# Father on Merchant ship “Harpalyce” in 1943



## J.C.Zarnecki (Feb 28, 2015)

I am going through my father's papers - he died in 2008. He had an "eventful" war! As a Polish soldier, he was captured and imprisoned in Germany. After escape, he was imprisoned in Spain - but eventually reached Gibraltar from where he travelled on a convoy to Scotland in 1943. I have just found the name of the ship he was on, the Merchant ship “Harpalyce”. This was in a convoy which left around 2 May and arrived in Methil (?) around 17 May.
Can anybody help me in finding information about this ship and its journey to the UK. I have found basic info. about the boat - it survived the war, though its predecessor of the same name was sunk in 1940.
Any help appreciated.

John Zarnecki


----------



## Dickyboy (May 18, 2009)

Welcome John 
There are several ships named "Harpalyce" pictured in our gallery. It might give you some clues, and you may find someone who knows of her on this site.


----------



## jg grant (Nov 22, 2007)

hello John from New Zealand and good luck with your search


----------



## Hugh MacLean (Nov 18, 2005)

Hello John,

HARPALYCE official number 168334 built in 1942. Her 1943 logbooks are held in Kew in piece BT 381/2632. Not sure if there will be a great deal in there of particular interest as your father was a soldier but you never know. The ship arrived in Methil 17 May (convoy WN 428 from Loch Ewe) having left Gibraltar 2 May (convoy MKS 12 and later rendezvous with convoy SL 128 and MKS 12).

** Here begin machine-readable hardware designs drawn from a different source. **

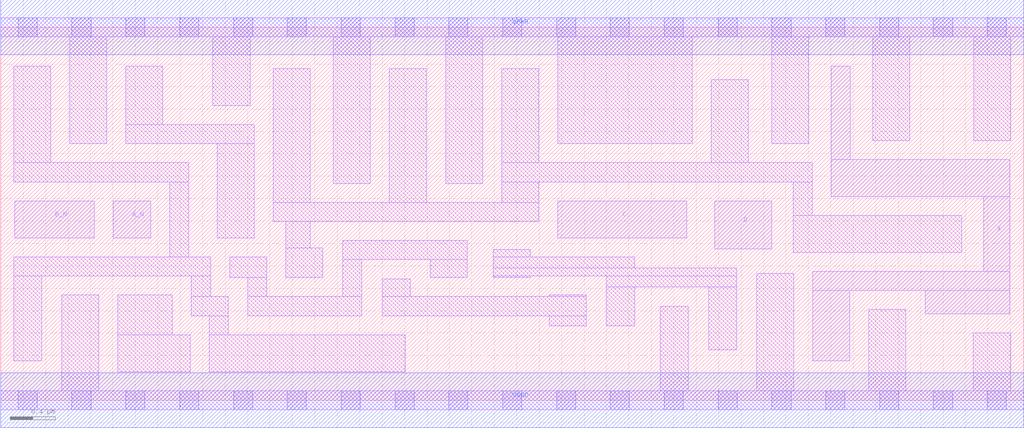
<source format=lef>
# Copyright 2020 The SkyWater PDK Authors
#
# Licensed under the Apache License, Version 2.0 (the "License");
# you may not use this file except in compliance with the License.
# You may obtain a copy of the License at
#
#     https://www.apache.org/licenses/LICENSE-2.0
#
# Unless required by applicable law or agreed to in writing, software
# distributed under the License is distributed on an "AS IS" BASIS,
# WITHOUT WARRANTIES OR CONDITIONS OF ANY KIND, either express or implied.
# See the License for the specific language governing permissions and
# limitations under the License.
#
# SPDX-License-Identifier: Apache-2.0

VERSION 5.7 ;
  NAMESCASESENSITIVE ON ;
  NOWIREEXTENSIONATPIN ON ;
  DIVIDERCHAR "/" ;
  BUSBITCHARS "[]" ;
UNITS
  DATABASE MICRONS 200 ;
END UNITS
MACRO sky130_fd_sc_hs__and4bb_4
  CLASS CORE ;
  FOREIGN sky130_fd_sc_hs__and4bb_4 ;
  ORIGIN  0.000000  0.000000 ;
  SIZE  9.120000 BY  3.330000 ;
  SYMMETRY X Y ;
  SITE unit ;
  PIN A_N
    ANTENNAGATEAREA  0.246000 ;
    DIRECTION INPUT ;
    USE SIGNAL ;
    PORT
      LAYER li1 ;
        RECT 1.005000 1.450000 1.335000 1.780000 ;
    END
  END A_N
  PIN B_N
    ANTENNAGATEAREA  0.246000 ;
    DIRECTION INPUT ;
    USE SIGNAL ;
    PORT
      LAYER li1 ;
        RECT 0.125000 1.450000 0.835000 1.780000 ;
    END
  END B_N
  PIN C
    ANTENNAGATEAREA  0.492000 ;
    DIRECTION INPUT ;
    USE SIGNAL ;
    PORT
      LAYER li1 ;
        RECT 4.965000 1.450000 6.115000 1.780000 ;
    END
  END C
  PIN D
    ANTENNAGATEAREA  0.492000 ;
    DIRECTION INPUT ;
    USE SIGNAL ;
    PORT
      LAYER li1 ;
        RECT 6.365000 1.350000 6.875000 1.780000 ;
    END
  END D
  PIN X
    ANTENNADIFFAREA  1.116000 ;
    DIRECTION OUTPUT ;
    USE SIGNAL ;
    PORT
      LAYER li1 ;
        RECT 7.240000 0.350000 7.570000 0.980000 ;
        RECT 7.240000 0.980000 8.995000 1.150000 ;
        RECT 7.405000 1.820000 8.995000 2.150000 ;
        RECT 7.405000 2.150000 7.575000 2.980000 ;
        RECT 8.240000 0.770000 8.995000 0.980000 ;
        RECT 8.765000 1.150000 8.995000 1.820000 ;
    END
  END X
  PIN VGND
    DIRECTION INOUT ;
    USE GROUND ;
    PORT
      LAYER met1 ;
        RECT 0.000000 -0.245000 9.120000 0.245000 ;
    END
  END VGND
  PIN VPWR
    DIRECTION INOUT ;
    USE POWER ;
    PORT
      LAYER met1 ;
        RECT 0.000000 3.085000 9.120000 3.575000 ;
    END
  END VPWR
  OBS
    LAYER li1 ;
      RECT 0.000000 -0.085000 9.120000 0.085000 ;
      RECT 0.000000  3.245000 9.120000 3.415000 ;
      RECT 0.115000  0.350000 0.365000 1.110000 ;
      RECT 0.115000  1.110000 1.870000 1.280000 ;
      RECT 0.115000  1.950000 1.675000 2.120000 ;
      RECT 0.115000  2.120000 0.445000 2.980000 ;
      RECT 0.545000  0.085000 0.875000 0.940000 ;
      RECT 0.615000  2.290000 0.945000 3.245000 ;
      RECT 1.045000  0.255000 1.690000 0.585000 ;
      RECT 1.045000  0.585000 1.530000 0.940000 ;
      RECT 1.115000  2.290000 2.260000 2.460000 ;
      RECT 1.115000  2.460000 1.445000 2.980000 ;
      RECT 1.505000  1.280000 1.675000 1.950000 ;
      RECT 1.700000  0.755000 2.030000 0.925000 ;
      RECT 1.700000  0.925000 1.870000 1.110000 ;
      RECT 1.860000  0.255000 3.605000 0.585000 ;
      RECT 1.860000  0.585000 2.030000 0.755000 ;
      RECT 1.890000  2.630000 2.225000 3.245000 ;
      RECT 1.930000  1.450000 2.260000 2.290000 ;
      RECT 2.040000  1.095000 2.370000 1.280000 ;
      RECT 2.200000  0.755000 3.220000 0.925000 ;
      RECT 2.200000  0.925000 2.370000 1.095000 ;
      RECT 2.430000  1.595000 4.795000 1.765000 ;
      RECT 2.430000  1.765000 2.760000 2.960000 ;
      RECT 2.540000  1.095000 2.870000 1.360000 ;
      RECT 2.540000  1.360000 2.760000 1.595000 ;
      RECT 2.965000  1.935000 3.295000 3.245000 ;
      RECT 3.050000  0.925000 3.220000 1.255000 ;
      RECT 3.050000  1.255000 4.160000 1.425000 ;
      RECT 3.400000  0.755000 5.220000 0.925000 ;
      RECT 3.400000  0.925000 3.650000 1.085000 ;
      RECT 3.465000  1.765000 3.795000 2.960000 ;
      RECT 3.830000  1.095000 4.160000 1.255000 ;
      RECT 3.965000  1.935000 4.295000 3.245000 ;
      RECT 4.390000  1.095000 4.720000 1.110000 ;
      RECT 4.390000  1.110000 6.560000 1.180000 ;
      RECT 4.390000  1.180000 5.650000 1.280000 ;
      RECT 4.390000  1.280000 4.720000 1.345000 ;
      RECT 4.465000  1.765000 4.795000 1.950000 ;
      RECT 4.465000  1.950000 7.235000 2.120000 ;
      RECT 4.465000  2.120000 4.795000 2.960000 ;
      RECT 4.890000  0.665000 5.220000 0.755000 ;
      RECT 4.890000  0.925000 5.220000 0.940000 ;
      RECT 4.965000  2.290000 6.165000 3.245000 ;
      RECT 5.400000  0.665000 5.650000 1.010000 ;
      RECT 5.400000  1.010000 6.560000 1.110000 ;
      RECT 5.880000  0.085000 6.130000 0.840000 ;
      RECT 6.310000  0.450000 6.560000 1.010000 ;
      RECT 6.335000  2.120000 6.665000 2.860000 ;
      RECT 6.740000  0.085000 7.070000 1.130000 ;
      RECT 6.875000  2.290000 7.205000 3.245000 ;
      RECT 7.065000  1.320000 8.565000 1.650000 ;
      RECT 7.065000  1.650000 7.235000 1.950000 ;
      RECT 7.740000  0.085000 8.070000 0.810000 ;
      RECT 7.775000  2.320000 8.105000 3.245000 ;
      RECT 8.670000  0.085000 9.005000 0.600000 ;
      RECT 8.675000  2.320000 9.005000 3.245000 ;
    LAYER mcon ;
      RECT 0.155000 -0.085000 0.325000 0.085000 ;
      RECT 0.155000  3.245000 0.325000 3.415000 ;
      RECT 0.635000 -0.085000 0.805000 0.085000 ;
      RECT 0.635000  3.245000 0.805000 3.415000 ;
      RECT 1.115000 -0.085000 1.285000 0.085000 ;
      RECT 1.115000  3.245000 1.285000 3.415000 ;
      RECT 1.595000 -0.085000 1.765000 0.085000 ;
      RECT 1.595000  3.245000 1.765000 3.415000 ;
      RECT 2.075000 -0.085000 2.245000 0.085000 ;
      RECT 2.075000  3.245000 2.245000 3.415000 ;
      RECT 2.555000 -0.085000 2.725000 0.085000 ;
      RECT 2.555000  3.245000 2.725000 3.415000 ;
      RECT 3.035000 -0.085000 3.205000 0.085000 ;
      RECT 3.035000  3.245000 3.205000 3.415000 ;
      RECT 3.515000 -0.085000 3.685000 0.085000 ;
      RECT 3.515000  3.245000 3.685000 3.415000 ;
      RECT 3.995000 -0.085000 4.165000 0.085000 ;
      RECT 3.995000  3.245000 4.165000 3.415000 ;
      RECT 4.475000 -0.085000 4.645000 0.085000 ;
      RECT 4.475000  3.245000 4.645000 3.415000 ;
      RECT 4.955000 -0.085000 5.125000 0.085000 ;
      RECT 4.955000  3.245000 5.125000 3.415000 ;
      RECT 5.435000 -0.085000 5.605000 0.085000 ;
      RECT 5.435000  3.245000 5.605000 3.415000 ;
      RECT 5.915000 -0.085000 6.085000 0.085000 ;
      RECT 5.915000  3.245000 6.085000 3.415000 ;
      RECT 6.395000 -0.085000 6.565000 0.085000 ;
      RECT 6.395000  3.245000 6.565000 3.415000 ;
      RECT 6.875000 -0.085000 7.045000 0.085000 ;
      RECT 6.875000  3.245000 7.045000 3.415000 ;
      RECT 7.355000 -0.085000 7.525000 0.085000 ;
      RECT 7.355000  3.245000 7.525000 3.415000 ;
      RECT 7.835000 -0.085000 8.005000 0.085000 ;
      RECT 7.835000  3.245000 8.005000 3.415000 ;
      RECT 8.315000 -0.085000 8.485000 0.085000 ;
      RECT 8.315000  3.245000 8.485000 3.415000 ;
      RECT 8.795000 -0.085000 8.965000 0.085000 ;
      RECT 8.795000  3.245000 8.965000 3.415000 ;
  END
END sky130_fd_sc_hs__and4bb_4
END LIBRARY

</source>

My late father was aboard this ship in 1944. Good luck with your research.

Regards
Hugh


----------



## A.D.FROST (Sep 1, 2008)

J.C.Zarnecki said:


> I am going through my father's papers - he died in 2008. He had an "eventful" war! As a Polish soldier, he was captured and imprisoned in Germany. After escape, he was imprisoned in Spain - but eventually reached Gibraltar from where he travelled on a convoy to Scotland in 1943. I have just found the name of the ship he was on, the Merchant ship “Harpalyce”. This was in a convoy which left around 2 May and arrived in Methil (?) around 17 May.
> Can anybody help me in finding information about this ship and its journey to the UK. I have found basic info. about the boat - it survived the war, though its predecessor of the same name was sunk in 1940.
> Any help appreciated.
> 
> John Zarnecki















(Thumb)


----------



## J.C.Zarnecki (Feb 28, 2015)

Dear Hugh
Thank you so much for your reply and information about the Harpalyce. It does confirm the basic information concerning dates and arrival port I found in my dad's diary. I shall follow up the logbooks in Kew that you've pointed me to. There is a family story that dad learnt his first English from the Irish sailors on the boat -is it likely that the crew was largely Irish?
Very interested to hear that your late father was on this ship - he was presumably a seaman?
Very many thanks again for your help
John Zarnecki


----------